Stored dataset items
┄┄┄┄┄┄┄┄┄┄

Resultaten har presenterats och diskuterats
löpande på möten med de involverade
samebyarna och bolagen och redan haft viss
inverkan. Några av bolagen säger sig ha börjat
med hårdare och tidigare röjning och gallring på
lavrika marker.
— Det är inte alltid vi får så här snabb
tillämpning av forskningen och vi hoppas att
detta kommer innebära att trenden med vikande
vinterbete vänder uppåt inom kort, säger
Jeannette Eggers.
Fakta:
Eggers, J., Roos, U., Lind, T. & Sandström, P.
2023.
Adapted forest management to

┄┄┄┄┄┄┄┄┄┄

● Exercise objective: What lines above hold the word "säger"? List them all.

● Response to the task:
inverkan. Några av bolagen säger sig ha börjat
vinterbete vänder uppåt inom kort, säger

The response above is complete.